The value of M&A completed in the year was $3.32 billion, 68% lower than in 2021 ($10.28 billion).

As in the other areas, those showing the highest figures were Brazil, Mexico and Chile, accounting for 85% of the value of mergers and acquisitions. The other Latin American countries continue to prioritize investment in neighboring countries (40% of the total).


In 2022, only Panama and Peru joined the three as investors outside Latin America in this area, albeit marginally.

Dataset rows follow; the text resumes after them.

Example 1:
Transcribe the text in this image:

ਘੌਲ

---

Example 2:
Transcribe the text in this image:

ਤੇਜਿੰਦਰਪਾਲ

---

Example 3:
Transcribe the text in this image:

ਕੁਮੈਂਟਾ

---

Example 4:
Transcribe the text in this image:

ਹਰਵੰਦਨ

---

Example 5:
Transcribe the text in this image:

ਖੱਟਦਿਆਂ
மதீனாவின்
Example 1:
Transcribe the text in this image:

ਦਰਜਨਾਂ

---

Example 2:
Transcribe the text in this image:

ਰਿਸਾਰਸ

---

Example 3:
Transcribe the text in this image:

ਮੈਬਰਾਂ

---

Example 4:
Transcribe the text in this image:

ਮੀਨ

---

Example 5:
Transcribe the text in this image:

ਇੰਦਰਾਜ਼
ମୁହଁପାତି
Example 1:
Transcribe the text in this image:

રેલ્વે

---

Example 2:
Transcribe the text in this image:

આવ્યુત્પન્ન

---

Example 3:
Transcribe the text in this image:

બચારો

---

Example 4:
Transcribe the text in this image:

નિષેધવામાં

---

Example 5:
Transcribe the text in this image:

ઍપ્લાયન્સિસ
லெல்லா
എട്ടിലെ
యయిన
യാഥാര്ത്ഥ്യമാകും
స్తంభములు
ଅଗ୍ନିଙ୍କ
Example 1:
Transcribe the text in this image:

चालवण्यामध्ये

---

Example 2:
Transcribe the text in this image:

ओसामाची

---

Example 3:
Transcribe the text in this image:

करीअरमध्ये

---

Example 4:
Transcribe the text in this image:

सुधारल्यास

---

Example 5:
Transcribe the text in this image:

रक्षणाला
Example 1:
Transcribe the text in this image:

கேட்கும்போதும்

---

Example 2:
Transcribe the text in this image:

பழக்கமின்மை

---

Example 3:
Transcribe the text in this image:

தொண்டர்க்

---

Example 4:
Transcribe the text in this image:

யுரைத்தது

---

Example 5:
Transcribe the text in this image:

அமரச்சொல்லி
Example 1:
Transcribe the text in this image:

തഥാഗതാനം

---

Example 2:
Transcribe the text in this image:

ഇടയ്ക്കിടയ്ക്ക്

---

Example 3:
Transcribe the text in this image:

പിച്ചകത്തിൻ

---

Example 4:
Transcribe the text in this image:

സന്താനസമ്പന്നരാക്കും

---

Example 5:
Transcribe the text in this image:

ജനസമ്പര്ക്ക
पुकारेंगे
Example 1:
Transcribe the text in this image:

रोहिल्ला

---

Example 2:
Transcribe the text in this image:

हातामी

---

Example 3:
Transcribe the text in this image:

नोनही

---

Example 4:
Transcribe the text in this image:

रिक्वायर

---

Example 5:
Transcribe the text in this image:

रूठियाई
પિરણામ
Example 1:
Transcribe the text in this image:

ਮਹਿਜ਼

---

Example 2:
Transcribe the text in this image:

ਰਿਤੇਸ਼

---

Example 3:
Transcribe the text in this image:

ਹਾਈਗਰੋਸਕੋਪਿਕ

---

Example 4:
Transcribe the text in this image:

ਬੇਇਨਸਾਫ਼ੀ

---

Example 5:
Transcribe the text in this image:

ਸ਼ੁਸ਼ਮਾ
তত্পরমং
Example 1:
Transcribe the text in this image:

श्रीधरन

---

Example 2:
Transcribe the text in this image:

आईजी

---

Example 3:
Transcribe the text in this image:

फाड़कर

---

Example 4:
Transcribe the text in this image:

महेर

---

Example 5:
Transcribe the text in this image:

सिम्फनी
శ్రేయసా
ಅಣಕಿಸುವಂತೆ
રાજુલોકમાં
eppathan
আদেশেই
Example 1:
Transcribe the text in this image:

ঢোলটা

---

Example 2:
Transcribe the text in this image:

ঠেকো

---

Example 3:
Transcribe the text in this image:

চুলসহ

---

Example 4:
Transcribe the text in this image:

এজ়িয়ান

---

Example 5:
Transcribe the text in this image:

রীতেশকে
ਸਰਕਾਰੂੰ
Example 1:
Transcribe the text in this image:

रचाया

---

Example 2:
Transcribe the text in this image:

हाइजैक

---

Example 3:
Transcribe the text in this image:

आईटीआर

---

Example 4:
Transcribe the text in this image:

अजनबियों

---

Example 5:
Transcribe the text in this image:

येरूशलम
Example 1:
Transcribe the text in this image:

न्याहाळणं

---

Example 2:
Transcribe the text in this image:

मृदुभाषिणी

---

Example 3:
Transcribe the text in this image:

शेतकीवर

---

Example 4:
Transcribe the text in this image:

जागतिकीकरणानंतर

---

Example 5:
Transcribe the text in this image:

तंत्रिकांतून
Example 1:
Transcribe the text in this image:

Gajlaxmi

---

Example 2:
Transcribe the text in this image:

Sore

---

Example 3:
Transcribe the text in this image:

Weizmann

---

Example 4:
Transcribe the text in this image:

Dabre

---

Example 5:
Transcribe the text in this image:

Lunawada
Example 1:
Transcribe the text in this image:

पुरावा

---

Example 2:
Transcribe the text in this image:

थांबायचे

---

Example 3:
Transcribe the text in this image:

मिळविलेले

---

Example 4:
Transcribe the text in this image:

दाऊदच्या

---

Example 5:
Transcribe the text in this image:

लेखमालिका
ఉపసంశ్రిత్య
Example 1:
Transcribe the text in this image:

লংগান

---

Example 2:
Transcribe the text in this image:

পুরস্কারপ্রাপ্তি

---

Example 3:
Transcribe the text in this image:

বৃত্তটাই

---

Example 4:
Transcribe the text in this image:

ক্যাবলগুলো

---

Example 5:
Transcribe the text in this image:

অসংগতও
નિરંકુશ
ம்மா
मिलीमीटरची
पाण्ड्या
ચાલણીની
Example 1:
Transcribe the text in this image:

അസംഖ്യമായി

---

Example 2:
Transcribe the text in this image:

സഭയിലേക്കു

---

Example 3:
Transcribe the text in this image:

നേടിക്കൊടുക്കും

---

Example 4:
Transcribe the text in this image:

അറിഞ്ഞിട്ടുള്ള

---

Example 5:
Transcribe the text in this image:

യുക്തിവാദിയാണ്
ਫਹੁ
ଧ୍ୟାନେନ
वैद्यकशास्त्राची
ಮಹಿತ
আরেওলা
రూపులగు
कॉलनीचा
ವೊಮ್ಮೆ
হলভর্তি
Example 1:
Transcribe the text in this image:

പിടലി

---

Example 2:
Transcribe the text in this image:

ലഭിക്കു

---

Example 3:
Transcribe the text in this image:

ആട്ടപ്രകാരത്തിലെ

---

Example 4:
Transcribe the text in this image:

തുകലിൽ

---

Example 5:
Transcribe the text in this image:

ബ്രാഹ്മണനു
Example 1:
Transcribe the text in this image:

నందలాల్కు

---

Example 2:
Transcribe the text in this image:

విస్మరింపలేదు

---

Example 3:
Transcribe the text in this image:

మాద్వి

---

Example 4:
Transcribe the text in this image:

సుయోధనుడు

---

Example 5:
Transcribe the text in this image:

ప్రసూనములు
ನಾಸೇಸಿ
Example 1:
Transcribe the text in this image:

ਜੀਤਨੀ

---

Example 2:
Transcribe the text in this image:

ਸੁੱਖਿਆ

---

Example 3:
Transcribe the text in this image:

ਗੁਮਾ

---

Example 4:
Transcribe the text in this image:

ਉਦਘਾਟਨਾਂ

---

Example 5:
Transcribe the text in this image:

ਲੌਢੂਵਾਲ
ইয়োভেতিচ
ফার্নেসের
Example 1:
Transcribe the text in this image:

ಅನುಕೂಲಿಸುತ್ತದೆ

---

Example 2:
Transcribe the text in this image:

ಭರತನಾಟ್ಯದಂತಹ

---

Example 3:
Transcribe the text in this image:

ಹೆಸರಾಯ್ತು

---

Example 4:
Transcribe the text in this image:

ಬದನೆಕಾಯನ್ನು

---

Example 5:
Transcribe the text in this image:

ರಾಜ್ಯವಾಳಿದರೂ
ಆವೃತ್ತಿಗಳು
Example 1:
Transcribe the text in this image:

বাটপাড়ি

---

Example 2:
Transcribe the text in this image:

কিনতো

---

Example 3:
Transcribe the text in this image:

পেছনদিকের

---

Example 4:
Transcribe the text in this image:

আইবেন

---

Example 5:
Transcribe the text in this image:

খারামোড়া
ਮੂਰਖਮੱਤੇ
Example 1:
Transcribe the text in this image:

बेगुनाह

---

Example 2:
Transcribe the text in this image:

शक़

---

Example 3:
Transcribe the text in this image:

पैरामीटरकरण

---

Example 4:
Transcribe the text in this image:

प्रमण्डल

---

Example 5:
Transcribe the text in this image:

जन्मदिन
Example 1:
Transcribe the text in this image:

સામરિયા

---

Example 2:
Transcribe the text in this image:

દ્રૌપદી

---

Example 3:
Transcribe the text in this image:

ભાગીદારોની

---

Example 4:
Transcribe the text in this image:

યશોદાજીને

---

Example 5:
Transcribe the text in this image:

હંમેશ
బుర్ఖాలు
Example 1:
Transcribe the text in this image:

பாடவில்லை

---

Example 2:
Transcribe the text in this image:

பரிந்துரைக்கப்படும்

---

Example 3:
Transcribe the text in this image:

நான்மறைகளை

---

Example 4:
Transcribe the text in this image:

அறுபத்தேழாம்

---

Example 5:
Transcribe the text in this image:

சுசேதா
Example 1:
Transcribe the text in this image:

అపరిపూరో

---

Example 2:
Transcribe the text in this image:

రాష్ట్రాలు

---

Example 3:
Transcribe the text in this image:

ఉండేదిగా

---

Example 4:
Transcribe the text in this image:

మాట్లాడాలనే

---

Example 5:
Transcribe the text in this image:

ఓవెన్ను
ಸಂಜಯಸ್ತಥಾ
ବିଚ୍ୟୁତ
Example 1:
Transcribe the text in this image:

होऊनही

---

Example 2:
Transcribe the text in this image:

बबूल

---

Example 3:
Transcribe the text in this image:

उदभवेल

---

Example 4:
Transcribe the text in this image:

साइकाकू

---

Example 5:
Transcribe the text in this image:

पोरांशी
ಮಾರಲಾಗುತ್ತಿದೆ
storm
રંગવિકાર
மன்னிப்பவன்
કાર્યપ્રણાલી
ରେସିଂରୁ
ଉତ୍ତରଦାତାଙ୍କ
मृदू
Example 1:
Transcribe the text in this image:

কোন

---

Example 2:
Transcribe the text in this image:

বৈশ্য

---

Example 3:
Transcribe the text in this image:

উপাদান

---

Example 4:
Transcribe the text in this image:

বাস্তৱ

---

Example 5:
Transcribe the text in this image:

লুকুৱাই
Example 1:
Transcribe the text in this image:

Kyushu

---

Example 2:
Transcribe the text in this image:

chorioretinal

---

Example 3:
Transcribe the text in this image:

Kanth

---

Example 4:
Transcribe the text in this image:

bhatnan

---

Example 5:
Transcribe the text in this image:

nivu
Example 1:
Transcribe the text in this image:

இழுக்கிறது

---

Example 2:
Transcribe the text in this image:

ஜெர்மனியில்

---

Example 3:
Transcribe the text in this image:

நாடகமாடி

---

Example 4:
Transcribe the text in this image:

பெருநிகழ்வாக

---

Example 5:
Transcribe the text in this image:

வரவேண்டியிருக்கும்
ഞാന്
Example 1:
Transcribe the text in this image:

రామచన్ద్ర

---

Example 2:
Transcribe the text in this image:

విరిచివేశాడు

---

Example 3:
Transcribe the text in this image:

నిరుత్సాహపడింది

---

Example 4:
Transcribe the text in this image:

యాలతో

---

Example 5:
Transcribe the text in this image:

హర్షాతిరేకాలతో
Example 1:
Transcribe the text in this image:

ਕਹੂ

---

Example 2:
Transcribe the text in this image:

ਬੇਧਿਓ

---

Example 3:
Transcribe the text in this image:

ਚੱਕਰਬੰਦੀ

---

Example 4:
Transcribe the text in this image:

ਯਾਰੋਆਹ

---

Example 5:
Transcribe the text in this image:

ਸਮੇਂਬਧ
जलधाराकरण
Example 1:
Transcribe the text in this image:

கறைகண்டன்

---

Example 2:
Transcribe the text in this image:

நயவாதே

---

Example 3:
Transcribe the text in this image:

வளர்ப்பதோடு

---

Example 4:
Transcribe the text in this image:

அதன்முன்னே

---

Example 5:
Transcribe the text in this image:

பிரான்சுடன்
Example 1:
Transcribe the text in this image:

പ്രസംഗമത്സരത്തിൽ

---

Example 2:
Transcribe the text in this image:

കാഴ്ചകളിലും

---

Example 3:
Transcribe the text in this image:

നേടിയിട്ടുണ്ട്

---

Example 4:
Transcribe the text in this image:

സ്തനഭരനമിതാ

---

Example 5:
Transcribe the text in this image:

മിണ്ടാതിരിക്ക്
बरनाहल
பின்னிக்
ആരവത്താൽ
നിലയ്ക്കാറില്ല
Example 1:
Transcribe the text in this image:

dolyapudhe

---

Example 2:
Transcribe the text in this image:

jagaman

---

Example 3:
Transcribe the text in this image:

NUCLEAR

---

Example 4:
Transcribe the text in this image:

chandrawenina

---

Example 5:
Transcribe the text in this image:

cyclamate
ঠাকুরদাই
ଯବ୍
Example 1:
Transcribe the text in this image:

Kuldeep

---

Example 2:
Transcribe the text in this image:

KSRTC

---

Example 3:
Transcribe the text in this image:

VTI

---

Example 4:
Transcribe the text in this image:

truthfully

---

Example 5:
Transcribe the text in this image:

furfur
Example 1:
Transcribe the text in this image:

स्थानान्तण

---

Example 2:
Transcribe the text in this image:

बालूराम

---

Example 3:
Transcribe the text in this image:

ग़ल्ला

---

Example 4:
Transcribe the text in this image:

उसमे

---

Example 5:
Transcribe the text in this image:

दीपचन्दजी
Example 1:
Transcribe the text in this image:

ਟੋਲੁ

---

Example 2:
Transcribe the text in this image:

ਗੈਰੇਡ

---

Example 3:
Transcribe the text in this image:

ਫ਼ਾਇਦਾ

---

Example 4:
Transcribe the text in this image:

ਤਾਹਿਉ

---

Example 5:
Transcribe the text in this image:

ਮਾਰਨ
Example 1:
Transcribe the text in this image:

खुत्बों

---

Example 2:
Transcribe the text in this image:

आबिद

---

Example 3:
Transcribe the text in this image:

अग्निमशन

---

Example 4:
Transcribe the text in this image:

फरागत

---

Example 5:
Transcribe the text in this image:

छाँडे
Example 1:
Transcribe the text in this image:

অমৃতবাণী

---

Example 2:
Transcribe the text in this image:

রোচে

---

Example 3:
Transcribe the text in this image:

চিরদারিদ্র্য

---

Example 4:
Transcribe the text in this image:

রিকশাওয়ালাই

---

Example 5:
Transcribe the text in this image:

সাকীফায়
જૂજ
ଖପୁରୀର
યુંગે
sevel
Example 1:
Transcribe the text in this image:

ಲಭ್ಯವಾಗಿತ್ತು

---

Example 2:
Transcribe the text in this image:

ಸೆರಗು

The other priority destinations are the United States and Europe (27% and 23% respectively).

“Interestingly, contrary to what might be expected, investment in the United States came mainly from Brazil and Chile, while Mexican investment went to Europe,” says the Global LATAM 2022 report.

The most active companies in cross-border acquisitions were Brazilian companies, with 19 deals in 2022. The largest operation of the year totaled US$1.2 billion and involved J&F Mineração, which acquired from Vale the mining companies, also Brazilian, Mineração Corumbaense Reunida and Mineração Mato Grosso, in addition to buying the Panamanian International Iron Company and the logistics company Transbarge Navegación, in Paraguay.